Calderon Signs New Money Laundering Bill Into Law

October 17, 2012

Mexican President Felipe Calderon signed into law on Tuesday a new money laundering statute designed to halt the flow of the $12 billion - $13 billion that is moved in the country illegally each year

Mexico City, Mexico – Mexican President Felipe Calderon signed into law on Tuesday a new statute dealing with money laundering. Designed to halt the flow of the $12 billion - $13 billion a year that, according to legislative estimates, is moved in the country illegally, the law took two years to move through Congress.

The new law "adopts the most advanced international criteria in the world of money laundering," Calderon said, vowing that these efforts would be maintained.

In a ceremony at the presidential residence, Calderon, who leaves office in December, said it was "essential to fight organized crime, particularly multinationally organized crime, in the very heart of its activities – in the flow of money that gives it the power to corrupt authorities, to intimidate citizens, and to expand its illicit activities."

The federal law for the prevention and identification of operations with funds from illicit sources will enable this to be done through several new mechanisms, including a special unit to fight money laundering that will be part of the Deputy Attorney General’s Office of Specialized Organized Crime Investigations, or Siedo, an agency of the federal Attorney General’s Office, he said.

The law also establishes a limit on cash transactions and those linked to gambling, contests, and lotteries, as well as the issuing of, or trading in of, non-bank credit cards and travelers checks.


The law also bans cash transactions in certain real estate operations with a value higher than $1 million Mexican pesos - about $77,519 - or in the buying and selling of vehicles worth more than $200,000 pesos or $15,504.

In the case of jewelry, precious metals, gemstones, and works of art, cash payments are restricted to prices below $300,000 pesos or about $23,256.

Calderon said that "during his term in office, Mexico has waged an unprecedented war in favor of legality, justice, and freedoms of which these regulations are a part."

"The government has acted strongly because that is its duty.
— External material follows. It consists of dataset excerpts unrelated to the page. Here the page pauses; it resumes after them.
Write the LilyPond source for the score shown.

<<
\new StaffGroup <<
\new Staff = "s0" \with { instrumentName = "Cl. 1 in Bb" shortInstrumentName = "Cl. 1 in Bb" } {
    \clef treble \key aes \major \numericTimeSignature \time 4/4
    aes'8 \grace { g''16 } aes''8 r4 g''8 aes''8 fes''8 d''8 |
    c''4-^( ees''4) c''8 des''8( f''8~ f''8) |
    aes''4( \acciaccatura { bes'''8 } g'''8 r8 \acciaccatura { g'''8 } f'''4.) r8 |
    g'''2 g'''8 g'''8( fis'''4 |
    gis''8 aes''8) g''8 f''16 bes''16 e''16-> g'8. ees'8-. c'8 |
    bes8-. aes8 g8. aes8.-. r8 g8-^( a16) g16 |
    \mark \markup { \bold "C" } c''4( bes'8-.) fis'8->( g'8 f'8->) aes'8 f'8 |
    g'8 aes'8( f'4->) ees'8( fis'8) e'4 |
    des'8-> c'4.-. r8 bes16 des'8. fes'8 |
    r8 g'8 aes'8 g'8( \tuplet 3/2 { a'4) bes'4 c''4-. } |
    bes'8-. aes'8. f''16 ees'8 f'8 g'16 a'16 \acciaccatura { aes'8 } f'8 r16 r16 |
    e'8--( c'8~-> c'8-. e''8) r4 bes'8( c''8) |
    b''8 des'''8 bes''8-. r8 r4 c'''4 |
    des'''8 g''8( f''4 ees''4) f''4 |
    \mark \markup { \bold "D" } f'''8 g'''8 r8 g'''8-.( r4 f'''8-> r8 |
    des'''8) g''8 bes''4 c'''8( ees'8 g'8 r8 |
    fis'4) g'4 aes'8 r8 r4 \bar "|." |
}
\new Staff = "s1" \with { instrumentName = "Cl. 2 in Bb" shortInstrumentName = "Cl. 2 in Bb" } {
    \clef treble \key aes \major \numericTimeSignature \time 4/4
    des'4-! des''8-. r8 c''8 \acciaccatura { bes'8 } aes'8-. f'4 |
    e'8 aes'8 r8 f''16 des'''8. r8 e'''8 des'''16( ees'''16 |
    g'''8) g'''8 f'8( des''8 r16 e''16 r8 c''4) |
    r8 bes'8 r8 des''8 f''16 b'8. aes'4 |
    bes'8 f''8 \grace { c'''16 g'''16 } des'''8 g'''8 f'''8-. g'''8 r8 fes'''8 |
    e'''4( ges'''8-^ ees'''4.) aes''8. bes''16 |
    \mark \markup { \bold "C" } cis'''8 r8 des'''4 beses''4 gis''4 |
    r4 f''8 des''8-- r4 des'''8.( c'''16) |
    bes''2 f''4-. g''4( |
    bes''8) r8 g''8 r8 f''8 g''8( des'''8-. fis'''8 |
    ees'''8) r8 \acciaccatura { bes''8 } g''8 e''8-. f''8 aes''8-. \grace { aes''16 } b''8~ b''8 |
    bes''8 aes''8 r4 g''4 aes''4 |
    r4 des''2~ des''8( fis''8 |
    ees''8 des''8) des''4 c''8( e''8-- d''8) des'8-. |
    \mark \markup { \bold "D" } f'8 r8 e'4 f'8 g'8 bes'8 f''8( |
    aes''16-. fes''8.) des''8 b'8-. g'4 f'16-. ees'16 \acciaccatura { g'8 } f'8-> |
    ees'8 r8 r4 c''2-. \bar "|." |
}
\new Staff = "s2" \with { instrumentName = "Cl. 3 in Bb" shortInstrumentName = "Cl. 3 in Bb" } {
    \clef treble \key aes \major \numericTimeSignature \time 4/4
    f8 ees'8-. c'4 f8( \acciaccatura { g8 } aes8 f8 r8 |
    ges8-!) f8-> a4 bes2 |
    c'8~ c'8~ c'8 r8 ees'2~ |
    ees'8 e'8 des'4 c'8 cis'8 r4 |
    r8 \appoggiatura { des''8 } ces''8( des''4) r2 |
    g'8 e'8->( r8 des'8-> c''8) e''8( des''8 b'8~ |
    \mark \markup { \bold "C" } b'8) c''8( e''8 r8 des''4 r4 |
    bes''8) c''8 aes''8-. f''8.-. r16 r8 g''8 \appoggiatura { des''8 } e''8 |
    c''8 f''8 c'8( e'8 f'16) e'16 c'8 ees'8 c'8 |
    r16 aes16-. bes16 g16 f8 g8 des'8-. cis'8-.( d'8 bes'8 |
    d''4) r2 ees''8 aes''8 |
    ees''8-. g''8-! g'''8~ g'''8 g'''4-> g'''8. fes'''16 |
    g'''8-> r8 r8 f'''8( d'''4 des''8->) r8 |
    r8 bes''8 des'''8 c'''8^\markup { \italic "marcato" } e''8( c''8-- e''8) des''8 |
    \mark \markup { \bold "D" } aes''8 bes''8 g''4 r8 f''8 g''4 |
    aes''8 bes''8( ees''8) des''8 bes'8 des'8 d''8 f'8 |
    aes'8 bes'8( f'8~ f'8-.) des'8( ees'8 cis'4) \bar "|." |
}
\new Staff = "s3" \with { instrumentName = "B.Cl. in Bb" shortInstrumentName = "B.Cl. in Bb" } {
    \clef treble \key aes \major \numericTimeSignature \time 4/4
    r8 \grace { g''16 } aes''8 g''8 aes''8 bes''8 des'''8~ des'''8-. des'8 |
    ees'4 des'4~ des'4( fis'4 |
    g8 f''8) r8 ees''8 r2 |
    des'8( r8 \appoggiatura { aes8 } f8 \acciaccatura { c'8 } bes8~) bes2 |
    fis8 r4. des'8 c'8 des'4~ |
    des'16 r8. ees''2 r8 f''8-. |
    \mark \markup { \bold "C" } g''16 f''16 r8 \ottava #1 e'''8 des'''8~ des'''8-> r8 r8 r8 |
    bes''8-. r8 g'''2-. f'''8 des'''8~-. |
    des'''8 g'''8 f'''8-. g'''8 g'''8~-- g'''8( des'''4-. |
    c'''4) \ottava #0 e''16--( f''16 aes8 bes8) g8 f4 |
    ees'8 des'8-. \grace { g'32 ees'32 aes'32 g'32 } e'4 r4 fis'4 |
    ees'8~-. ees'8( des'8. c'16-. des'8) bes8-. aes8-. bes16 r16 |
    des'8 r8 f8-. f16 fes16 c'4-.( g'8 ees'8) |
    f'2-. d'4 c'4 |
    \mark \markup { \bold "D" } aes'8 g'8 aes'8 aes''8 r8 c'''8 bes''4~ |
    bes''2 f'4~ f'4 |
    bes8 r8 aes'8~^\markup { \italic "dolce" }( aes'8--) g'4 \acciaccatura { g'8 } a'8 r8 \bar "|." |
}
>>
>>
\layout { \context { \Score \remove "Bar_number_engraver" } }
It has acted outside of all political considerations or any short-term interests," he said.

He said that when he became president in December 2006, there was a "systemic deterioration" that has been reversed as institutions have been transformed.

During his speech, Finance Secretary Jose Antonio Meade said that with the new law against money laundering, Mexico will "improve its international rating with the Financial Action Task Force."

The law, which goes into effect in about 90 days, comes a few months after a report by the United States Senate which said that in 2007 and 2008 the Mexican affiliate of the HSBC group introduced $7 billion dollars in cash into the financial system of that country without considering the source or characteristics of the transactions.

In Mexico, authorities fined HSBC $27.6 million for reporting too late almost 2,000 unusual operations and omitting another 39, presumably related to money laundering, and for administrative failures detected between 2007 and 2008.

The fact that the law took two years to move through Congress illustrates the sensitive nature of such rules in a society where small businesses and retailers, as well as gangsters, have long conducted many of their transactions in cash.